I didn't see this out there yet and felt obliged to post. Feel free to add yours. Here are my top ten reasons to hate the Domers:
1) Too good to join a conference - If this isn't some sort of elitist mindset, I don't know what is. I hope your deal falls through and you end up getting left out of the top four once playoffs start because YOU HAVE NO CONFERENCE. But you'll get in because...
2) Oh the media - How they love thee. Doesn't matter that they've been Mr. Irrelevant for decades. The second they get a decent record, they shoot to the top of the rankings. This team has to have more media love than all other teams combined. Sickening.
3) The Leprechaun - Seriously? What are we selling here, Lucky-fricking-Charms?!? Life isn't a fairy tale, as you will soon learn, and there ain't no gold at the end of the rainbow - just pain waiting to wash over you like a tsunami.
4) The record - I've got a few teams on my hit list due to us having a losing record against them - I hate to lose, therefore by the transitive law, I hate for the Tide to lose. Notre Dame is at the top of my list. Other than the year Biscuit leveled their QB and we got "The Sack" from Daniel Moore, we have never beaten them again. Don't like that one bit. So we need this win BADLY.
5) Catholics vs. Cousins - Yup, rumor has it that the Domer fans have created this cute little T-Shirt. OK it's funny...Got to give them props - but it's still in poor taste and I already hate thee - so this just adds fuel to my fire.
6) Remember 1966? - Neither do I as I wasn't born yet but from what I hear (and yes I believe it) Bryant and one Bama's most dominant teams went udefeated, only allowing 37 points ALL SEASON - but no - the MEDIA and company wanted Michigan and the Domers to TIE - splitting the national title between the two.

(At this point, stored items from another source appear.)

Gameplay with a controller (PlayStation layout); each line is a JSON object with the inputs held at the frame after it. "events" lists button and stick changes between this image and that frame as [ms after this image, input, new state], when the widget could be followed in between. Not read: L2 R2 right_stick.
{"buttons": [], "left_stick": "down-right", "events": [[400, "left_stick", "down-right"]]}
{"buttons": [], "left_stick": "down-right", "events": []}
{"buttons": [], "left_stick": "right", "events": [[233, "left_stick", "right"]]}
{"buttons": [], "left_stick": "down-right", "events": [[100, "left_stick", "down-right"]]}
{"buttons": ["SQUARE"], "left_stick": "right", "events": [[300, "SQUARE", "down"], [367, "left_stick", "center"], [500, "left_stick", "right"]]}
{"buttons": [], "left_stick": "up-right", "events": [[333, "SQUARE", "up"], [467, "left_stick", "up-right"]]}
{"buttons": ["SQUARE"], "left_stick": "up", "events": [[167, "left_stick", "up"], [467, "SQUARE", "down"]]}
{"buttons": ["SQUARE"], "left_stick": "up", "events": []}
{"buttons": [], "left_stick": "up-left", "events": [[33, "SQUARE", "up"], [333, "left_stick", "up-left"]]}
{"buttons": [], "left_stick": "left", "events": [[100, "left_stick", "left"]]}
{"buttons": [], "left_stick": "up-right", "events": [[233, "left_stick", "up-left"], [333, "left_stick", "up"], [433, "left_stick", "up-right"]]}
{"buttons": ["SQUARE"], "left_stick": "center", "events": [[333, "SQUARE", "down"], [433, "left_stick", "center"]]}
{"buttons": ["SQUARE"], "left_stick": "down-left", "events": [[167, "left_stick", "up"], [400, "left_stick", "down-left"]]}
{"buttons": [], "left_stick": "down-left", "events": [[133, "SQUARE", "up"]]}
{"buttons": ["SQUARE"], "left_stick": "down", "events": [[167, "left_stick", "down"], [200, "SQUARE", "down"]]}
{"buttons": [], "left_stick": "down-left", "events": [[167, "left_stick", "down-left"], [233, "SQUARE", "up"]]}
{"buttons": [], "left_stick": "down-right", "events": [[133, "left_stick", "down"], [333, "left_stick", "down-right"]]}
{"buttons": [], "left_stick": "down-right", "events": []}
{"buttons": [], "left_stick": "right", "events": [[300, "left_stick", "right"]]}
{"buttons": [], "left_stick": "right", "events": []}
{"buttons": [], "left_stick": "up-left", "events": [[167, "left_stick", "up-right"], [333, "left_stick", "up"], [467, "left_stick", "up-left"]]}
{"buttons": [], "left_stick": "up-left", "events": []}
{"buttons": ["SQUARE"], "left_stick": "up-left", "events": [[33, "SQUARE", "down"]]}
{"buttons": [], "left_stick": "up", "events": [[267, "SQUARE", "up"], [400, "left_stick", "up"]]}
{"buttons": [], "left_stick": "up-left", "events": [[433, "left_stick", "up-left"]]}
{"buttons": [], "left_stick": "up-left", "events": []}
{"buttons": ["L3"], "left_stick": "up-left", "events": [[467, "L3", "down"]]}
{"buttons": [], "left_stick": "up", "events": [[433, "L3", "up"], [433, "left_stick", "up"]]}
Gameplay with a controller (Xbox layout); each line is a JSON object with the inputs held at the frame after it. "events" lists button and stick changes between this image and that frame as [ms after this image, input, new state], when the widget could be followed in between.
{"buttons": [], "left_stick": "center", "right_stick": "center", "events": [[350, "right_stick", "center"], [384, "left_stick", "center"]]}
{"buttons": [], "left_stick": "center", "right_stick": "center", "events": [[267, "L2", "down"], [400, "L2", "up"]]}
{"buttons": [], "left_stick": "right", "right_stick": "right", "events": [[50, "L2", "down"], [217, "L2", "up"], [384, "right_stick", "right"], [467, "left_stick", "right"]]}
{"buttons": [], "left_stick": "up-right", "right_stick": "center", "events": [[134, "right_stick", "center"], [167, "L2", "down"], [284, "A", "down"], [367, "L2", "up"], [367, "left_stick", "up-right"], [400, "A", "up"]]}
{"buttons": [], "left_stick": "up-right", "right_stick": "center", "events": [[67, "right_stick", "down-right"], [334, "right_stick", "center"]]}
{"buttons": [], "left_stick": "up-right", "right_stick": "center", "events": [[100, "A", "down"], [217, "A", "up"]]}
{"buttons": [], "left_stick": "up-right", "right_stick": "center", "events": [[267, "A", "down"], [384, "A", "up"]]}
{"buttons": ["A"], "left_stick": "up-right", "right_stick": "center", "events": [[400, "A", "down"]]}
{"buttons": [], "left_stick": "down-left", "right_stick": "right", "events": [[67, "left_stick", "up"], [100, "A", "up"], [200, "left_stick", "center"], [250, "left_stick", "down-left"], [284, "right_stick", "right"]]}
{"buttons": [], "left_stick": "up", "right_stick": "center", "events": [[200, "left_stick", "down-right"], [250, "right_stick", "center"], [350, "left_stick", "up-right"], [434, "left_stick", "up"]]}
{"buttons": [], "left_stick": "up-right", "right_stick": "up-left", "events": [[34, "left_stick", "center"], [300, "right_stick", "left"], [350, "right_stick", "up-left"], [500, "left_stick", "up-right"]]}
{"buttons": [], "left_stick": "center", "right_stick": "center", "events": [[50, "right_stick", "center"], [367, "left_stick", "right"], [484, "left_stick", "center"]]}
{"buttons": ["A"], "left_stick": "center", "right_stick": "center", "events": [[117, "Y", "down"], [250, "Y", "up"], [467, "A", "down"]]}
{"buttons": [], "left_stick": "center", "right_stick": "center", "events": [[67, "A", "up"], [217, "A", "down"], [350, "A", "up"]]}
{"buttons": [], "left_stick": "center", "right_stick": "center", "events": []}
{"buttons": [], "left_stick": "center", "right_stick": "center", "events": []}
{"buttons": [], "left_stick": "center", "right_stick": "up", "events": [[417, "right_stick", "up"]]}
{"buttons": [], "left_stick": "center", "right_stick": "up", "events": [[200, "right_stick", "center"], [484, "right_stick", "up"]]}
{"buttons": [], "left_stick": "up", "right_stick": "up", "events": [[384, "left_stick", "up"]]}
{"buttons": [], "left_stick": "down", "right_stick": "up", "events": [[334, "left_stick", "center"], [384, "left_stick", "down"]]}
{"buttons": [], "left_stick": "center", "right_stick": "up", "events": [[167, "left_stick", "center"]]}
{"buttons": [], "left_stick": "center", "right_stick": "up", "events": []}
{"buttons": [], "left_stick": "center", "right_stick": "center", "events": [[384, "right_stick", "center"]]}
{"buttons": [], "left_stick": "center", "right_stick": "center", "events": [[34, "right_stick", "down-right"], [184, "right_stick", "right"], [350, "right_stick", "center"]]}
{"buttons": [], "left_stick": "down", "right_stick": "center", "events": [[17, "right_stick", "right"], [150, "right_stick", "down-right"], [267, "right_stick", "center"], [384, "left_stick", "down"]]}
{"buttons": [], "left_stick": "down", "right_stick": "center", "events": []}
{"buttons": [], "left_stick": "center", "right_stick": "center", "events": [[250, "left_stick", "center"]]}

7) Gold helmets - The 80s were all about the money, spending, etc. The Domers use flecks of real gold in their paint when the touch up those sparkly helmets. I HATE SPARKLY HELMETS (looking at you too Buckeyes)!!! I hate the fact we have people who don't have enough food to eat, but yet we can paint helmets with real gold!?!?! Excessive/NOT frugal - hate it.
8) Pick a color PLEASE - Hey we have these navy jerseys, but sometimes when we feel really special we wear the green ones because...of what - the little fricking Leprechaun!?!?! Just go with a color and be done with it. Oregon needed the jersey-color-of-the-day because they had to have SOMETHING. But you? You've got tradition so don't go bipolar on us.
9) The Weis/Holtz factor - Couldn't stand Weis (needs a trainer and his shirts always had shoulder nipples) and his supposed "schematic" advantage. That worked out well for ya. I can't stand Holtz BECAUSE HE CANNOT SPEAK WITHOUT SPITTING. The dude's a walking fire hose who eternally spouts/spits off about how great the Domers are - EVERY YEAR. Too much. Just go be the voice talent for Sylvester the cat and let your weakness be used for the kids' greater good.
10) The hate factor - I hate the fact that I hate you. The fact that I hate you gives you relevance, and I HATE THAT. Couldn't you have stayed irrelevant for the next 50 years and lost your precious TV contract and spot at the power brokers' table? Nope, you had to go undefeated (THANKS PITT) and get your shot. Oregon should be playing, but hey you are Notre Dame - whatevs.
I CAN'T WAIT FOR THIS GAME. I long for a good old fashioned curb stomping to knock you back to irrelevant land and permanently scar your inner soul - the way we did to Texas (oh but Colt...). See how they fared after our game? How about Michigan (they are still on my list)?
We're coming coming for you and Hell's coming with us!!